Sei storie paradossali e paranormali, impossibili come è impossibile gestire una biblioteca casalinga, inquietanti come consultare la propria bibliografia futura, paradisiaci come scoprire che l’inferno è una biblioteca...

Convitato di pietra di questa raccolta, va detto, è Jorge Luis Borges (secondo cui invece è il Paradiso ad essere una biblioteca), il maestro argentino a cui Živković ha strizzato un occhio... se non tutti e due! Le storie sono innegabilmente permeate di ispirazione borgesiana ma questo purtroppo ne costituisce un difetto, invece che un pregio.

Sei biblioteche” commette un peccato difficilmente perdonabile da parte del bibliofilo: racconta storie di libri evitando accuratamente di giocarci. A che serve il paradosso e la storia onirica se non si può trattarla in modo scanzonato e simbolico? A che servono i libri se non ci si può giocare?

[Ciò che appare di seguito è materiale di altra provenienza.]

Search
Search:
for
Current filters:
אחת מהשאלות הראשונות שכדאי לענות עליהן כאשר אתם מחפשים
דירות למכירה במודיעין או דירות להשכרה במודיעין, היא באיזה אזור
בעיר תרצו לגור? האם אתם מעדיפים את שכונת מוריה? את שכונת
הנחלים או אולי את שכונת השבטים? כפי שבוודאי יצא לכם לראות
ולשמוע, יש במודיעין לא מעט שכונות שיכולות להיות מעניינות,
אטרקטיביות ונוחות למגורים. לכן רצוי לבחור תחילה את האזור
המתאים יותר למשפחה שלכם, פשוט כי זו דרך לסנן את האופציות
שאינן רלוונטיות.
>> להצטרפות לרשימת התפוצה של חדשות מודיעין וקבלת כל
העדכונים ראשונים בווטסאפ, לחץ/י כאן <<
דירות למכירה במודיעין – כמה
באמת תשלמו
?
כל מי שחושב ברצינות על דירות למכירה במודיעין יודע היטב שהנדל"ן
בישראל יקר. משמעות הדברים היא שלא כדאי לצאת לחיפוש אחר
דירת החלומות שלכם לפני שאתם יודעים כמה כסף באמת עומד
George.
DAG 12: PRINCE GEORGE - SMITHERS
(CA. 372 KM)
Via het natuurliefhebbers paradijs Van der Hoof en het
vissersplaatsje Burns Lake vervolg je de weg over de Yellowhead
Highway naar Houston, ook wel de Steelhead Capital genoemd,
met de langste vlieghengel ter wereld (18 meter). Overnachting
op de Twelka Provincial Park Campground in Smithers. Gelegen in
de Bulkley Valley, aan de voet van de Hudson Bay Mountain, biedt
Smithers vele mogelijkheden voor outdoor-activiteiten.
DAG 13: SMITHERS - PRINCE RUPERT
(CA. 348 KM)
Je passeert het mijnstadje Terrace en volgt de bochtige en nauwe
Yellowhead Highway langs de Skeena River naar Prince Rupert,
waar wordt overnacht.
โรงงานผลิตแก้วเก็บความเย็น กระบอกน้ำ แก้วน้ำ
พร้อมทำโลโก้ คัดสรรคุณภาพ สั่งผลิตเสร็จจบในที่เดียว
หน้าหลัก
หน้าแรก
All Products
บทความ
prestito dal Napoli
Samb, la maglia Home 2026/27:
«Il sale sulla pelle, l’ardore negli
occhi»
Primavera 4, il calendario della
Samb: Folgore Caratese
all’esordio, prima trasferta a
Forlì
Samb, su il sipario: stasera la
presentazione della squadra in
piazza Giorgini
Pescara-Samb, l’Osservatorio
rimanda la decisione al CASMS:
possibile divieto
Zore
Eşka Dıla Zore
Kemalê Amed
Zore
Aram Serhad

A dispetto dell’ispirazione borgesiana, i racconti vengono trattati come se fossero “storie del mistero”: si pone cioè il protagonista di fronte ad una situazione impossibile o a eventi paranormali, e lo si osserva mentre si comporta in modo logico e razionale.

Se una persona finisse inavvertitamente nella Biblioteca di Babele, come si comporterebbe? La domanda stessa - che sembra alla base delle ispirazioni delle sei storie, le quali presentano sei protagonisti identici alle prese con situazioni librarie paradossali - è indice che si sta affrontando il tema in maniera non simbolica, non paradossale ma logica. Ha poi molto senso affrontare in maniera logica una storia illogica? Sarebbe come chiedersi cosa succederebbe se ci si trovasse nel punto improprio in cui due rette parallele si incontrano: la risposta potrebbe venire solo a livello simbolico (come le vicende dell’Onoff del nostro Giuseppe Tornatore), perché altrimenti ci si ritroverebbe “ai confini della realtà”... e non si farebbe che tradire Borges!

Tutto questo è lontano dall’essere una critica: Živković rimane uno dei più gustosi autori nel panorama della letteratura bibliofila, ma quello che gli si rimprovera è l’arrivare a un passo dal capolavoro... per poi fermarsi un attimo prima.

Avere l’ispirazione di Borges (paradossale-simbolica, se non addirittura poetica) e poi svilupparla come Rod Serling (lo storico autore della Twilight Zone che amava calare protagonisti razionali in situazioni paranormali) non è sbagliato, ma solamente un peccato: percorrere una sola delle due strade avrebbe portato a risultati migliori.

Živković crea con tratti veloci ma precisi un suo personale mondo bibliofilo - a misura di libro - in cui il lettore è sempre compartecipe dello stupore dell’io narrante di fronte ai paradossi di cui è testimone. Ci sia consentito tornare a citare Borges, in chiusura, per testimoniare come noi (lettori) e Živković «abbiamo sognato il mondo. Lo abbiamo sognato resistente, misterioso, visibile, ubiquo nello spazio e fermo nel tempo; ma abbiamo ammesso nella sua architettura tenui ed eterni interstizi di assurdità, per sapere che è finto». “Sei biblioteche” raccoglie storie vissute in questi “eterni interstizi di assurdità”, e se fossero state trattate con più simbolismo o anche se solo l’autore si fosse divertito a giocare di più con loro, sarebbero state dei piccoli capolavori. Invece rimangono una buona lettura... che non è comunque poco!